(Collected data)
*** Block opens ***

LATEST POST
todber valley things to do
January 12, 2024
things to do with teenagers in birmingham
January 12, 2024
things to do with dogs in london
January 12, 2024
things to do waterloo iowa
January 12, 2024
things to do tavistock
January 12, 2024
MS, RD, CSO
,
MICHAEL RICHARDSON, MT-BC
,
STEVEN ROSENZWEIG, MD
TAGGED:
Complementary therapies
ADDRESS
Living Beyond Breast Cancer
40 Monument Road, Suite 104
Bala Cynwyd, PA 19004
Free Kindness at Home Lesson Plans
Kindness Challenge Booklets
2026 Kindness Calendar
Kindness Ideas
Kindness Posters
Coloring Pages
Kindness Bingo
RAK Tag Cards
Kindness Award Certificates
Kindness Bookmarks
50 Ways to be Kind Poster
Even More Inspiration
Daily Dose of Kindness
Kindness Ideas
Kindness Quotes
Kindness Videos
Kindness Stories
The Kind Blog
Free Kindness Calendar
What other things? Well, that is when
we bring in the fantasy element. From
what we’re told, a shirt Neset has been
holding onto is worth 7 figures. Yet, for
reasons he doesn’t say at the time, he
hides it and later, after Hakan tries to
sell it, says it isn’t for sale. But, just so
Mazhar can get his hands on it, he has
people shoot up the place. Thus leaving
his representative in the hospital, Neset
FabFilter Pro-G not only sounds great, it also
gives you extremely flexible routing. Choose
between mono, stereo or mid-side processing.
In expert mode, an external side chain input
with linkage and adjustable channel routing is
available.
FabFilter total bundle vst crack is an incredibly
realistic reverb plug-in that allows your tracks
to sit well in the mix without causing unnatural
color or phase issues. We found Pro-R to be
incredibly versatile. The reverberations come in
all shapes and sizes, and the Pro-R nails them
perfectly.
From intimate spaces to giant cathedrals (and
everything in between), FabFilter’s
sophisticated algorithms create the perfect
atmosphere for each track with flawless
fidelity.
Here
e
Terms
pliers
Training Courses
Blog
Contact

*** Block closes ***

* _What is expected_: Report every line above that contains the word "incredibly". Matches must follow the same uppercase and lowercase letters.

* _Task result_:
FabFilter total bundle vst crack is an incredibly
incredibly versatile. The reverberations come in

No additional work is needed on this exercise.